- Work order -
Answer these questions from the hillwalking text below.
1. How many Munros does the writer call on?
2. What birds does the writer see flapping in the wind?
3. Whose words about the mountain does the writer quote?
Segment Start: Exercise text
The trouble with calling on nine Munros, particularly in mist, is that it is subsequently difficult to recall the characteristics of the individual mountains and summits, or even to remember their names. I have not been back since, but I am sure if I did, it would seem like I had never been there. As I moved west, the weather worsened, the mist now carrying a smirr. Amid the unpleasantness, there were the briefest moments of unexpected rapture: a bird’s eye view to Loch Quoich and the twisting road to Kinloch Hourn as the cloud momentarily cleared; minutes later, some real birds: a dozen ptarmigan gallantly flapping in the wind.
Strangely, my motivation never waned, but motivation for what? I was compelled by the summits, by getting to the next one, then fixating on the one after. The mountains, in return, gave nothing. Why should they? I was the antithesis of Nan Shepherd. ‘The mountain gives itself most completely when I have no destination, when I reach nowhere in particular, but have gone out merely to be with the mountain as one visits a friend with no intention but to be with him,’ she wrote. Somewhere, somehow, I had forgotten how to do that. But deeper, unspoken emotions were also at play: Scotland and me, this long-distance love affair, it just was not working.
Segment End: Exercise text
Segment Start: Given information
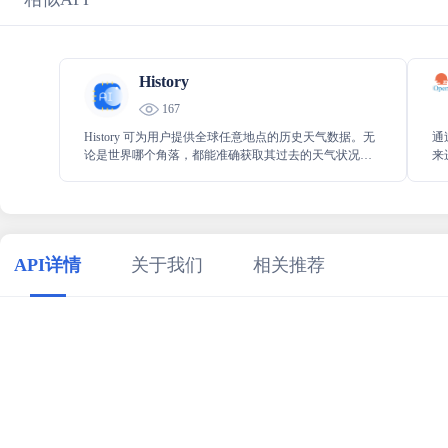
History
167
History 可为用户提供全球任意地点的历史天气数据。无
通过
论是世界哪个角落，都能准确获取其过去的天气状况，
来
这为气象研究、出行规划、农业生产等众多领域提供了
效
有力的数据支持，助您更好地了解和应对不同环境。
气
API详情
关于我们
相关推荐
Segment End: Given information
- Task response -
1. Nine
2. A dozen ptarmigan
3. Nan Shepherd's